Hello,
Let’s take as an example the following use-case, which is rather common for HEP. In the original TTree each entry corresponds to one event. Each event contains information about multiple objects of different types that is stored as std::vector<float> (or arrays). I would like to study the behavior of objects that belongs to the given type, for example tau and have the possibility to fully exploit the benefits provided by RDataFrame (e.g. Define, Filter, Reduce etc.).
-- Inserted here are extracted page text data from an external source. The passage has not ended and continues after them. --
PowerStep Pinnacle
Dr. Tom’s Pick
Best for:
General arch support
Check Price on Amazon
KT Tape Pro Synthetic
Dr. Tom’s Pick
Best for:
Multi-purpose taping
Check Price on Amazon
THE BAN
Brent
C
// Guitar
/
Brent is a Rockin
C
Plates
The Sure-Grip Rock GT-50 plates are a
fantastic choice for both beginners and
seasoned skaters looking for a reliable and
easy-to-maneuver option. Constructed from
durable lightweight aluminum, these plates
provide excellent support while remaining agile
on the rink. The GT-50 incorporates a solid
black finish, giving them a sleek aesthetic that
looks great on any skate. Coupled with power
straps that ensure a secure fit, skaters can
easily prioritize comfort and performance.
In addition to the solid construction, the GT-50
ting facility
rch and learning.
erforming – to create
As I see it, the best way to do it would be something like:
auto df_taus = df_events.Flatten({"tau_pt", "tau_eta", ...});
// then use df_taus as a normal RDataFrame, e.g.
df_taus = df_taus.Filter("tau_pt > 20 && abs(tau_eta) < 2.3");
df_taus = df_taus.Define("tau_E_over_pt", "tau_E / tau_pt");
// and so on
But I don’t succeed to find any elegant solution for that, which would provide functionality that is similar to the one illustrated above. Does someone have any suggestions?
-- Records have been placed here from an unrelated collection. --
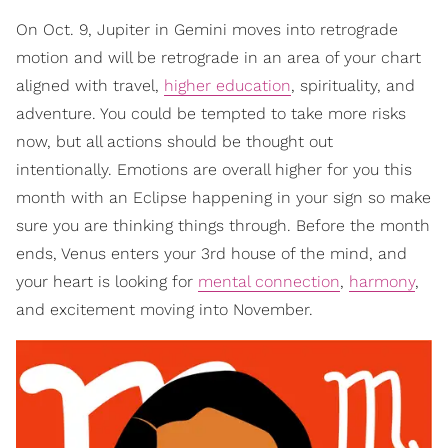
On Oct. 9, Jupiter in Gemini moves into retrograde
motion and will be retrograde in an area of your chart
aligned with travel,
higher education
, spirituality, and
adventure. You could be tempted to take more risks
now, but all actions should be thought out
intentionally. Emotions are overall higher for you this
month with an Eclipse happening in your sign so make
sure you are thinking things through. Before the month
ends, Venus enters your 3rd house of the mind, and
your heart is looking for
mental connection
,
harmony
,
and excitement moving into November.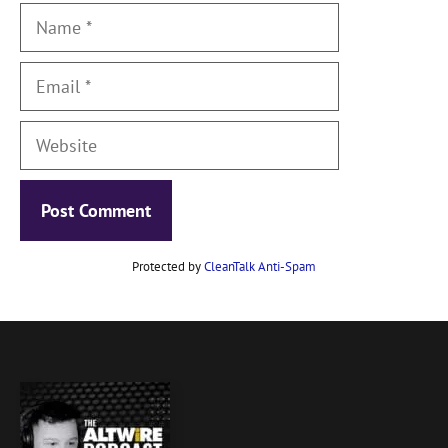
Name
Email
Website
Protected by
CleanTalk Anti-Spam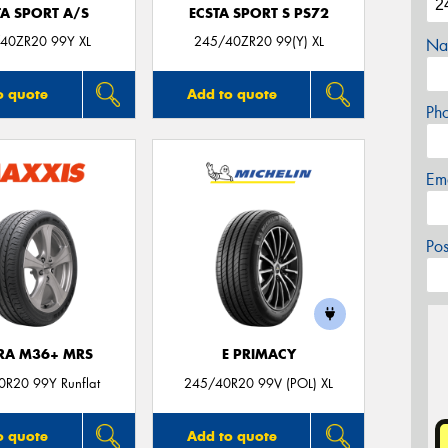
TA SPORT A/S
ECSTA SPORT S PS72
40ZR20 99Y XL
245/40ZR20 99(Y) XL
Na
o quote
Add to quote
Ph
Em
Po
TRA M36+ MRS
E PRIMACY
R20 99Y Runflat
245/40R20 99V (POL) XL
o quote
Add to quote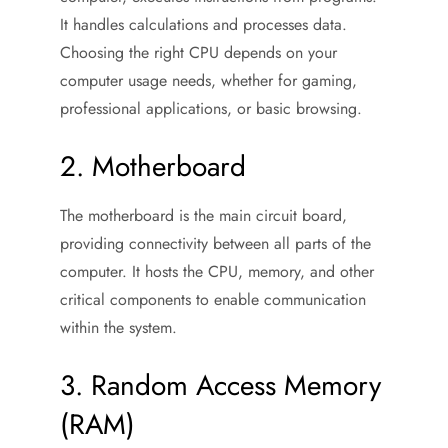
It handles calculations and processes data.
Choosing the right CPU depends on your
computer usage needs, whether for gaming,
professional applications, or basic browsing.
2. Motherboard
The motherboard is the main circuit board,
providing connectivity between all parts of the
computer. It hosts the CPU, memory, and other
critical components to enable communication
within the system.
3. Random Access Memory
(RAM)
There are other changes with higher priority, so not necessarily…buuuut getting pinged by users is a good way to increase the urgency of a feature request .
Handing off to @swunsch for the numpy arrays question.
{'Muon_pt': numpy.array([<ROOT.ROOT::VecOps::RVec<float> object at 0x630d310>,
<ROOT.ROOT::VecOps::RVec<float> object at 0x630d338>,
<ROOT.ROOT::VecOps::RVec<float> object at 0x630d360>],
dtype=object)}
Because the arrays can have variable size, we read them out as the corresponding C++ object (ROOT::RVec<float> in this case). Note that the read out is much slower than reading fundamental types since we have to create the Python proxies for each event.
Hi Stefan,
thank you!
is there a way to convert such array to a “normal” numeric numpy array with padding without doing an explicit loop in python? I tried to do it as in the code below (and some variations of it), but didn’t succeed to make it work.
n_evt = 3
data = df.Range(n_evt).AsNumpy(columns=["nMuon", "Muon_pt"])
max_n_muon = int(np.amax(data['nMuon']))
x = np.zeros((n_evt, max_n_muon))
x[:, :] = data['Muon_pt'][:][:]
P.S. Although the solution I pointed above is working, it is way too slow for even a moderate dataset size, and would not be suitable for any real application… Any ideas how the performance could be improved?